Without resurgent highway travel, China’s demand for gasoline is going to be muted, leaving demand for aviation fuel. Moreover, the travel sector with the best improvement has been rail traffic—and China’s extensive high-speed rail network is powered by electricity, and China’s principal fossil fuel for power generation is coal, not oil.
China may see greater demand for aviation fuel, but at the present time that is the only demand leading to increased crude demand.
China Freight Traffic Is A Different Picture Entirely
Yet we should also remember that travel involves more than just passengers. Freight has to move around the country as well, and the freight picture for China is not nearly as optimistic.
Overall, China’s freight volumes are have yet to reach their pre-pandemic peaks. Even more disconcerting, overall freight volumes plateaued earlier this year and have yet to show any serious sign of rising above that plateau.

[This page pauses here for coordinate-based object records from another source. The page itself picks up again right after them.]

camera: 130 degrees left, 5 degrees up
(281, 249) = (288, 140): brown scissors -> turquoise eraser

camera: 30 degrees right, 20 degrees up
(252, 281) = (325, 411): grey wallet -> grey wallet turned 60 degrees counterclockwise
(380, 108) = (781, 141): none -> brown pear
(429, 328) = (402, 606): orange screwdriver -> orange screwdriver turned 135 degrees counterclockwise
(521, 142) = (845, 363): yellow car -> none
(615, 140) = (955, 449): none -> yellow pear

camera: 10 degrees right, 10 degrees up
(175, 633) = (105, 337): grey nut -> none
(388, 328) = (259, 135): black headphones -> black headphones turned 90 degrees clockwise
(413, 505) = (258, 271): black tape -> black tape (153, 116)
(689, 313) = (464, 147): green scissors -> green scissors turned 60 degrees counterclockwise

Air freight has shown considerable growth during the first few months of 2023, but it appears to have peaked, and the only other freight sector that has shown significant growth in 2023 is waterway traffic, and both air freight and water freight carry only a fraction of China’s overall freight tonnage. Trucking is the prime mover of freight volumes in China, and trucking has shown no growth since early spring.
Air freight peaked in May. Rail freight peaked in March.Trucking plateaued also in March.

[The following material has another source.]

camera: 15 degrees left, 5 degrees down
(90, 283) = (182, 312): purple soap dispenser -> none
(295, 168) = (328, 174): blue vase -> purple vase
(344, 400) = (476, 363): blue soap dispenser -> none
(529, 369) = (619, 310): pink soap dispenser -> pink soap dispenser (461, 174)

However, when we look at the broader metric of ton-kilometers, accounting not just for freight tonnage but distance transported, there has been no real growth in total freight activity since the end of 2021.
Notably, air freight is a negligible fraction of total freight volume measured by ton-kilometers.
For China’s travel sector to contribute significantly to China’s oil demand, there needs to be more growth than in just civilian air travel.
Air Travel Just Not Enough
While as a percentage of overall travel, air travel has been rising in recent years, the travel sector that has risen the most is rail traffic. Highway traffic has been steadily declining as a percentage of overall travel.
In terms of freight volumes, aviation is not even a significant factor, and, for the most part, there have not been any appreciable shifts in freight mode composition.
While there is growth in China’s civil passenger aviation, that is the only area of travel and freight which is poised to contribute to fuel and thus oil demand.
With freight volumes largely stagnant, with highway passenger traffic very much on the decline, and with the transition going mainly not to aviation but to rail, the forward prognosis for travel-related demand for oil in China is simply not all that great. The trends simply are not there.
If we look at freight tonnage rather than people, there is no trend which leads to increased demand for oil.
China is looking at increased power demand from the growth in passenger rail, but as power generation most likely means more coal burning rather than more oil, that incremental power demand is not likely to produce much incremental oil demand.
The oil bulls are looking for a sharp increase in China’s oil demand to push oil prices even higher now that the OPEC+ production cuts have finally established a floor price for oil, and given OPEC the leverage to ratched the price per barrel up. Where that increased demand will appear within China’s economy is at this point something of a mystery. Contrary to the oil bulls’ expectations, China’s resurgent travel sector is not yet poised to put much upward pressure on oil prices
In order for there to be a sustained increase in the price of oil, there has to be a sustained increase in relative demand. Without progress on the demand side OPEC can only push prices up by pulling oil stocks off the market—which can only be done to a certain extent without harming overall oil revenues.
The oil bulls are hoping China is going to provide that rise in oil demand to keep up the price pressure. China’s travel surge has been the latest hopium sustaining the bulls’ narrative. However, the internal composition of that travel surge is not one that favors oil. The oil bulls will likely have to look elsewhere to find support for further increases in oil prices.